--- Extract to read ---

Closed BernierCR closed 5 years ago
Hey @BernierCR , you've found an unusual edge case in the code. The replace_urls()
function actually applies two url regexes, first one for shortened URLs (like you get when sharing a link on, say, Twitter) then one for full URLs. The thing that's snagged you here is that shortened urls on Twitter follow a pattern like "t-urlstuff", which your example coincidentally has embedded within it, so the shortened URL pattern gets replaced and the full URL pattern doesn't match.
I've gotten expected behavior by swapping the order of the regexes: first the full URL is matched, then the shortened one. I think this is fine — at the very least, it works for your case, and all my tests pass. So, I'm going to merge it in and wish it luck.
Thanks for catching this bug!
steps to reproduce
sentence ="https://support.t-mobile.com/docs/DOC-2593" sentence = textacy.preprocessing.replace.replace_urls(sentence) sentence = textacy.preprocessing.replace.replace_numbers(sentence)
expected vs. actual behavior
I expect: sentence == 'url'
I get: sentence == 'https://support.t-_url_-_number_'
possible solution?
It should detect this entire thing as a url, but it's having trouble with -. It thinks only this part is the url.
mobile.com/docs/DOC
My regex skills are intermediate and this is an advanced regex,, but whoever wrote it should be able to update it to handle hyphens in urls.
Thank you.

---

▶ Instruction 1:
Answer these questions about the URL bug thread, marking each answer with the same letter:
(a) What string is assigned to the sentence in the steps to reproduce?
(b) What result does the reporter say they get?
(c) What change did the maintainer make to get the expected behavior?
The thread and the records have nothing to do with each other.

--- Records shown ---

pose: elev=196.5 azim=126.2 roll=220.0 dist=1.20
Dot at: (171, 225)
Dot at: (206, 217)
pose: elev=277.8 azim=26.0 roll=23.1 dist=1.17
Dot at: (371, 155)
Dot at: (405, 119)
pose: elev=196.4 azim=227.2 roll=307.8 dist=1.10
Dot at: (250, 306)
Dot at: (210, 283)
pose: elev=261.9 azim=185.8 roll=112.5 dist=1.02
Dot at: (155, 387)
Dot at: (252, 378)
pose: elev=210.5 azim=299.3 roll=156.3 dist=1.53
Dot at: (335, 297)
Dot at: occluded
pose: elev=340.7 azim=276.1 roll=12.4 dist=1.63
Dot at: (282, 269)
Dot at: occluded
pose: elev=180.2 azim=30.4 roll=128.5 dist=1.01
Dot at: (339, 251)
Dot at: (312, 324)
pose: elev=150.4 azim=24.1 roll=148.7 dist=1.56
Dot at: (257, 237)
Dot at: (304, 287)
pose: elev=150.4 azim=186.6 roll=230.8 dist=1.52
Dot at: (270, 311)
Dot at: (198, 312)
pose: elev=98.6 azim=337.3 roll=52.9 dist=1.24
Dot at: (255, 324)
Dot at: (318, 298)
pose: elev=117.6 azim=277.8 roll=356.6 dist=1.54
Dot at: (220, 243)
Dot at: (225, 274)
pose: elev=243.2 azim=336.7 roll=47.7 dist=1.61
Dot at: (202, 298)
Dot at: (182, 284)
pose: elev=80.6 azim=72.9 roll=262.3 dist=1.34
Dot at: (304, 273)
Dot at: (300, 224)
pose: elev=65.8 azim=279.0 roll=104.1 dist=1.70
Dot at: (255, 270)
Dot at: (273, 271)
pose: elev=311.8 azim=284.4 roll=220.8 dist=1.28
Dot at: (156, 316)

---

▶ Instruction 2: Echo the part of the records that opens with the line containing "pose: elev=311.8 azim=284.4" and runs through the end of the records, copying each line as it stands.

▶ Correct answer 1:
(a) "https://support.t-mobile.com/docs/DOC-2593"
(b) 'https://support.t-_url_-_number_'
(c) The maintainer swapped the order of the regexes so that the full URL is matched first and the shortened one second.

▶ Correct answer 2:
pose: elev=311.8 azim=284.4 roll=220.8 dist=1.28
Dot at: (156, 316)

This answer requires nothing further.